The first thing that they got right this time around was the casting. Andrew Garfield is a lot better as a leaner, more charmingly awkward version of Peter Parker, and Emma Stone is so adorable as Gwen Stacy that she makes baby panda bears blush. The only way she could have been cuter was if there had been a scene where she walked over a rainbow holding hands with a kitten. Rhys Ifans is… interesting. Not great, just solid. You can see the pain in his eyes, and the conflict, even though it was poorly written. And put against the original trilogy’s Willem Defoe, Alfred Molina, Thomas Haden Church and Topher Grace – whom we really shouldn’t take about – he looks like the greatest thing to ever happen to cinema ever. Like, ever.
I should mention that the casting is good if we ignore the fact that Peter Parker is meant to be seventeen years old and Andrew Garfield looks like thirty.
The writing was.. solid. And by that, I mean that I guess everything made sense, and if things didn’t then they were in forgivable ways. Not like how in ‘Air Force One’ when the guys are infiltrating the building they wear black to go undetected… but use white parachutes. But other than that it’s all pretty bland. There are moments of humor, but they are generally of the physical variety. There are a couple of funny lines but you already saw them in the trailer. For a playful, sarcastic superhero like ‘Spider-Man’, there really ought to have been more. And Garfield delivers the ones he gets really well, so it’s a shame he wasn’t given more. Well, apart from the time he was required to taunt Ifans with “who’s been a naughty lizard?” That was particularly painful. But I don’t think Lawrence Oliver in his prime could have worked with writing that weak.
That said, as solid as the writing was, there were moments of unmistakeable mediocrity. For example, the whole “with great power comes great responsibility” arc of the story was undeniably and unequivocally handled far worse in ‘The Amazing Spide-Man’ than it was in Sam Raimi’s ‘Spider-Man’.
Director Marc Webb had his break with the unconventional romantic comedy ’500 Days of Summer’, and it shows here. There are some cutesy, awkward moments, where Parker and Gwen Stacy start to develop and show their feelings for one another. I can’t recall if the writing was any good here though, as I was too busy lying upside down in my seat drooling on myself over how sweet Emma Stone was.

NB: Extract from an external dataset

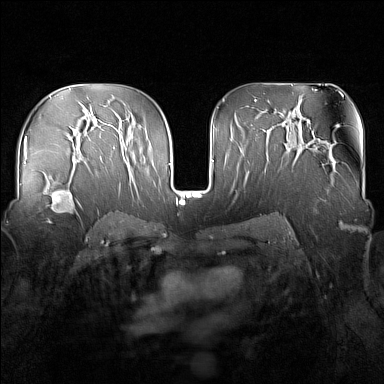
Breast MRI (dynamic contrast-enhanced), one axial slice; dynamic contrast-enhanced series, time point 2 of 7 at this slice position (early post-contrast); 1.5 T; TE 1.8 ms, TR 5 ms; 384 × 384 image matrix, field of view 340 × 340 mm. Female patient.
Structures marked on this image (semi-automatically segmented with operator editing):
- enhancing-tissue mask used for the functional tumour volume (all voxels passing the contrast-enhancement thresholds inside the analysis volume; usually the tumour): bounding box <41,181,83,224> (left, top, right, bottom; pixels)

The action in the movie is surprisingly good. Surprisingly only because Webb has little history in this medium and he handles it brilliantly. I imagine there is a lot of pressure filming stuff like this and that the intricacies required to execute perfectly are not lessons that you can learn when your filmography contains a Joseph Gordon Levitt comedy and a Jesse McCartney music video. The fight scenes in particular between ‘Spider-Man’ and the Lizard in the school are fantastic. Really exciting, as the Lizard is relentlessly and unmercifully ferocious and much of the time ‘Spidey’ is just trying to get away from him. There’s a genuine sense of danger for our hero even if we know deep down that nothing will ever really happen to him.
All in all I felt that ‘The Amazing Spider-Man’ was a decent film. Not bad but not great. Somewhere in between ‘The Avengers’ (good) and ‘Prometheus’ (I hate you Ridley Scott). But once the dust has settled on the summer, I highly doubt it will be anywhere near the benchmark: ‘The Dark Knight Rises’.